# Plastic Super Dust deputy



## NormG (Mar 5, 2010)

Great solution


----------



## sawdustjunkie (Sep 12, 2013)

I just put my Harbor Freight collector together. Haven't used it yet, because it's too cold in the garage to go out and work. I also bought the Wynn filter to replace the bag. I wanted to see the SDD plastic one working. Now I know someone has one it sounds good.
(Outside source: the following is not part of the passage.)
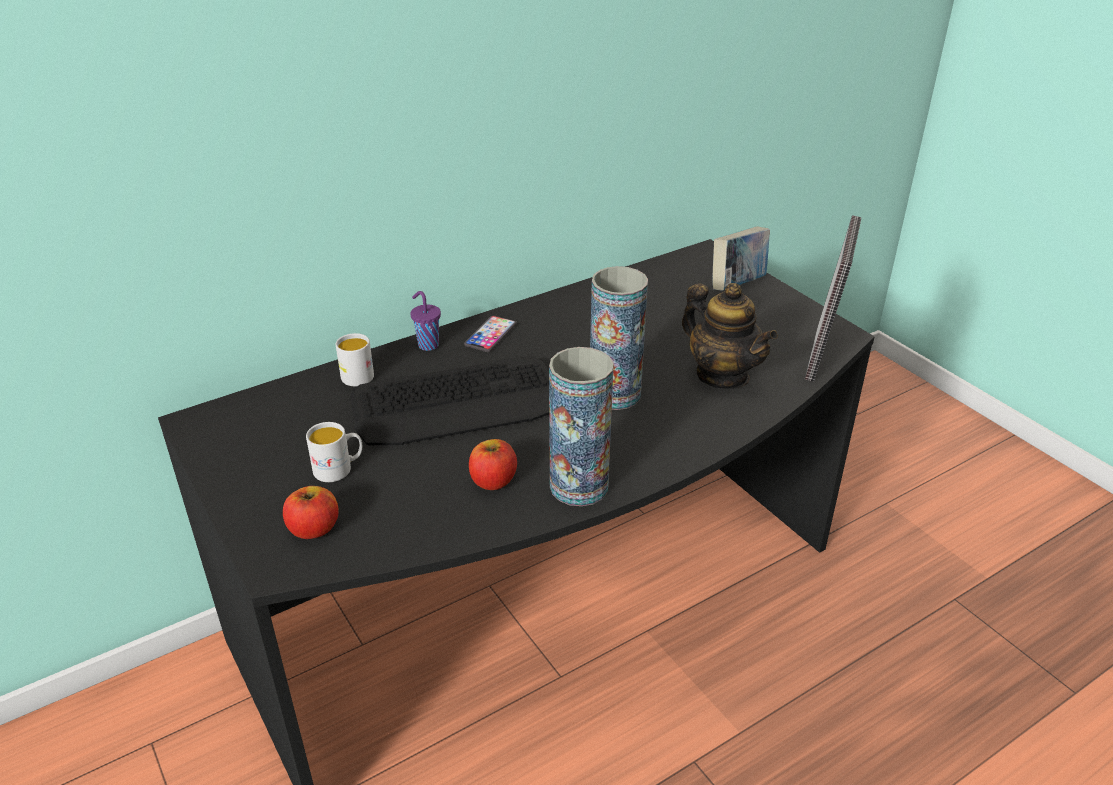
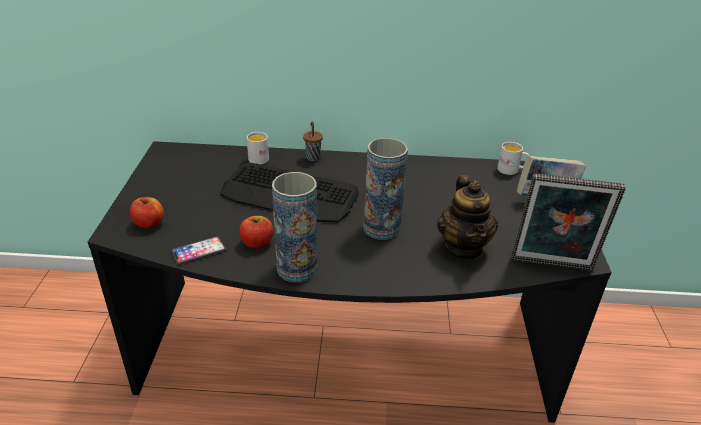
camera: 35 degrees right, 0 degrees up
(339, 469) = (195, 200): white mug -> white mug (511, 170)
(427, 345) = (313, 157): purple cup -> brown cup
(490, 335) = (352, 166): phone -> phone (198, 251)
(822, 355) = (552, 266): picture frame -> picture frame turned 45 degrees clockwise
What impeller upgrade are you talking about. I didn't know there was a upgrade.


----------



## jeffski1 (Nov 29, 2008)

yes more info on the impeller upgrade


----------



## dbhost (Jul 20, 2009)

Yes more info on the impeller upgrade.


----------



## Alan72 (Oct 31, 2012)

About a Year ago it was discussed, some people upgrading the HF Dc with the Rikon impellar which I believe is 11" compared to the 9" HF impeller. http://lumberjocks.com/topics/48783


----------



## secretgarden (Jan 13, 2014)

Does rotating the impeller housing/motor 90 degrees to sit on top of the SDD cause problems? I have seen a lot of pictures where people routinely change the original setup from the factory, but never heard of any problems. I have a Jet 1200 joined up with a metal SDD and this would shrink my DC's foot print a lot. Has anyone heard of any problems? It seems there would be more stress to the motor shaft/impeller coupling hanging upside down.


----------